It will be up to Intel (Genesh et al) to look at this.
On Fri, 18 Jun 2004 19:44:10 +0100
David Greaves <david@xxxxxxxxxxxx> wrote:
Stephen Hemminger wrote:
To get to the root of these problems, could you:
* Give full lspci -v output for the boards in question.
ash:
00:07.0 Ethernet controller: Intel Corp.: Unknown device 1076
Subsystem: Intel Corp.: Unknown device 1176
Flags: bus master, 66Mhz, medium devsel, latency 32, IRQ 11
Memory at e3020000 (32-bit, non-prefetchable) [size=128K]
Memory at e3000000 (32-bit, non-prefetchable) [size=128K]
I/O ports at b400 [size=64]
Expansion ROM at <unassigned> [disabled] [size=128K]
Capabilities: [dc] Power Management version 2
Capabilities: [e4] PCI-X non-bridge device.
Capabilities: [f0] Message Signalled Interrupts: 64bit+
Queue=0/0 Enable-
Jun 18 19:38:18 ash kernel: eth0: may be hung last tx was 2457 ticks
This means the code that in the e1000 watchdog is seeing the stuck board.
The driver then calls netif_stop_queue which seems odd.

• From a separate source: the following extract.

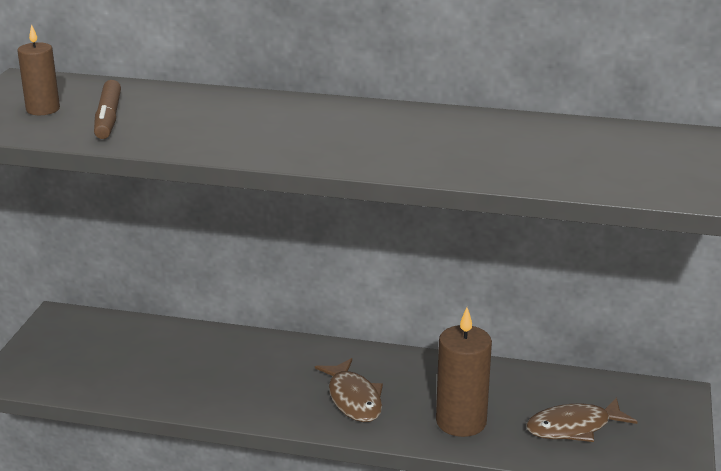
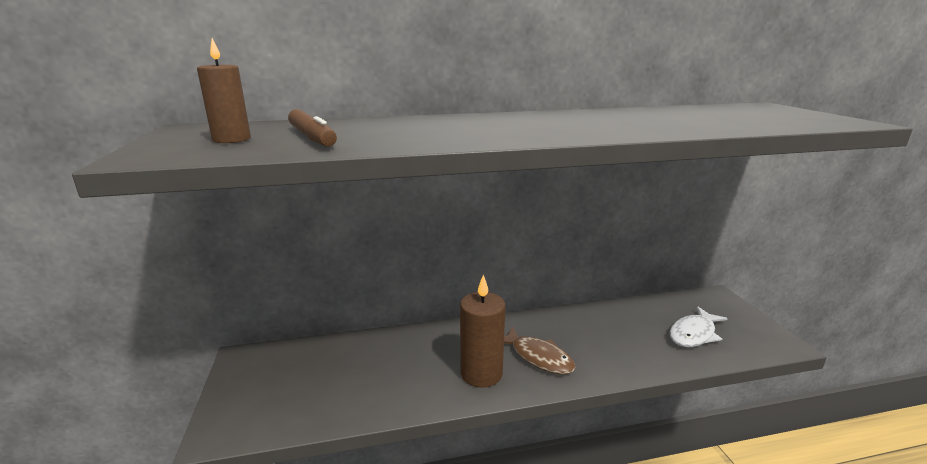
camera: 25 degrees left, 5 degrees down
(461, 422) = (626, 352): brown candle -> brown candle (481, 373)
(574, 427) = (694, 334): brown fish -> white fish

Jun 18 19:38:20 ash kernel: eth0: may be hung last tx was 4457 ticks
Jun 18 19:38:22 ash kernel: eth0: may be hung last tx was 6457 ticks
Jun 18 19:38:24 ash kernel: eth0: may be hung last tx was 8457 ticks
Jun 18 19:38:26 ash kernel: NETDEV WATCHDOG: eth0: transmit timed out
after 5000 j
iffies
Jun 18 19:38:26 ash kernel: eth0: transmit timeout from queuing
Jun 18 19:38:26 ash kernel: eth0: may be hung last tx was 10457 ticks
Jun 18 19:38:26 ash kernel: eth0: state=0x7 transmit ring size=4096
count=256 to_u
se=66 to_clean=59
The state bits show:
XOFF - stopped (but that was done in e1000_watchdog)
START - board is running
PRESENT - board is present.
That looks okay, but what was the state in the e1000 watchdog??